I stress out a lot. I get stressed over things I need to do, things I haven’t done, things I think I should be doing. And one of the things that’s been stressing me out lately is the infamous TBR pile.
TBR, if you don’t know, stands for To Be Read. And I have so many books To Be Read.
Some are physical copies, lurking on my bookshelf, glaring down at me as I watch something on television. Some are on the e-reader, the Daily Deals that only cost a dollar or two. Many—oh, so many—are audiobooks. And no matter how much time I devote to trying to hack away at this pile, it only seems to grow. I get books from the library. All the time. The pile builds and builds.

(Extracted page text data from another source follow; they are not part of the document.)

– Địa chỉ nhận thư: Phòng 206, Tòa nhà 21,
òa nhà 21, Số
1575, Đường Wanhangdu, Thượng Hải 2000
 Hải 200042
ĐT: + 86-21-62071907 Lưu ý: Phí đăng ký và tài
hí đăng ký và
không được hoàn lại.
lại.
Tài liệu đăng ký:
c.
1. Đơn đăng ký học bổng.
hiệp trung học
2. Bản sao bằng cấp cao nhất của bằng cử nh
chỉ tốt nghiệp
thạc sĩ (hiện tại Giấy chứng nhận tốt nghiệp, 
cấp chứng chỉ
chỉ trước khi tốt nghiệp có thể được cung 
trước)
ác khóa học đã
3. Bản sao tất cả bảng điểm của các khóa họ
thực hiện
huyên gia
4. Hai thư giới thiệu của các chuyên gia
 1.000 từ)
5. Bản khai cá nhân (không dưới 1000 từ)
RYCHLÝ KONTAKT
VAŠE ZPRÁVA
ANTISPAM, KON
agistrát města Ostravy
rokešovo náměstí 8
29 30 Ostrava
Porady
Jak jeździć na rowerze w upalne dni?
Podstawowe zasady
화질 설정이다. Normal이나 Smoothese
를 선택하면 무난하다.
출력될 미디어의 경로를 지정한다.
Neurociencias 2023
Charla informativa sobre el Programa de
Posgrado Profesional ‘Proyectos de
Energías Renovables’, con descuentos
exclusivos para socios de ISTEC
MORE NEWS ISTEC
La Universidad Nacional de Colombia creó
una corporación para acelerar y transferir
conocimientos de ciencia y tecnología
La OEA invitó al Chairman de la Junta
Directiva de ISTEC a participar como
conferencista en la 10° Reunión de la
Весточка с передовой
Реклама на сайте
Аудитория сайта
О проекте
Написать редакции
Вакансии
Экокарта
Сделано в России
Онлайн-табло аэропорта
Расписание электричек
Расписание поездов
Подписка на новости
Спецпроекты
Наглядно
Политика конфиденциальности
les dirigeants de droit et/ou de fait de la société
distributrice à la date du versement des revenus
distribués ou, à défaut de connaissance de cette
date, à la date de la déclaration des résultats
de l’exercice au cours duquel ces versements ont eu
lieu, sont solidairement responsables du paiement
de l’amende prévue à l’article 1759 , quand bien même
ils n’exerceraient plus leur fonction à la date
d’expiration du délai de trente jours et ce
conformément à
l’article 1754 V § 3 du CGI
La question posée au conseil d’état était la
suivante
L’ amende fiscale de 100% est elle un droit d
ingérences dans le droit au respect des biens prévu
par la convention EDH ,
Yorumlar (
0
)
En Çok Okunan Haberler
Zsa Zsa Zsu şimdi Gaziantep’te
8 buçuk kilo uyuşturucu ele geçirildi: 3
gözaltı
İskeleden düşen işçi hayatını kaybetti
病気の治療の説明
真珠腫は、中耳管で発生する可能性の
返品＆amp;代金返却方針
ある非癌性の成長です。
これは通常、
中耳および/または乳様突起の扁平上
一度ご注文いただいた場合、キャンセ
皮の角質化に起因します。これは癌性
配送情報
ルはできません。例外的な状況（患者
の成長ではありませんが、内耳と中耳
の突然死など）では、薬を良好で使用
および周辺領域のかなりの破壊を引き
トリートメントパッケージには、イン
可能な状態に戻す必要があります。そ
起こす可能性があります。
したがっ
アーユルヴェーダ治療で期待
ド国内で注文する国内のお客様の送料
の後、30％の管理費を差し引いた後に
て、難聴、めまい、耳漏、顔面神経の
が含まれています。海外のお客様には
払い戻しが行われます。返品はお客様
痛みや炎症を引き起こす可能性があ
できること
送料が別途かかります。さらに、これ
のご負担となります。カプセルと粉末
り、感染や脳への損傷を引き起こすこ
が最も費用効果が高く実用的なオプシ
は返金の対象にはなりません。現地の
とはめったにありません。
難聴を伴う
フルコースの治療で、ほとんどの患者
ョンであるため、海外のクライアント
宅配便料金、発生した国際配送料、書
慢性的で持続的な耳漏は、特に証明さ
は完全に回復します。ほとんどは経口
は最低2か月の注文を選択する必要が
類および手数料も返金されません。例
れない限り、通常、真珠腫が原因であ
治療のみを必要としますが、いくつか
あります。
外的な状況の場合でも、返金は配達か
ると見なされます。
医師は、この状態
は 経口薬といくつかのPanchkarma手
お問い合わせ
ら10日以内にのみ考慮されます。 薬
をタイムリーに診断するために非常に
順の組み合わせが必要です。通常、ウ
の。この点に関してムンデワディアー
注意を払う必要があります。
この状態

As I was sitting down tonight, I was ruminating on this. “Ah jeez tomorrow’s Halloween, I gotta finish my Halloween listening, it’s gonna take six hours to finish Frankenstein, not to mention all those Halloween-themed podcasts, plus I gotta—”
And then, I heard the voice of an angel. My better angel, if you will. And he spake unto me:
“Who gives a fuck?”
I nodded. Yes. You are correct, my better if foul-mouthed angel. Who does give a fuck? This never used to worry me. Reading isn’t a performance art. I can read what I want, when I want, and at what pace I want, and I don’t owe anybody an explanation. They’ll get read eventually. Or they won’t.
(I blame Goodreads for all of this.)
Whether or not I will still feel this way tomorrow remains to be seen. I’m known for having sudden breakthroughs of thought only for the tide of anxiety to sweep over them. But until then, read what you want, when you want.
And if one of those things you want is an audiobook of Murder on the Brewster Flats as read by me, hey, that’s your choice and I support you.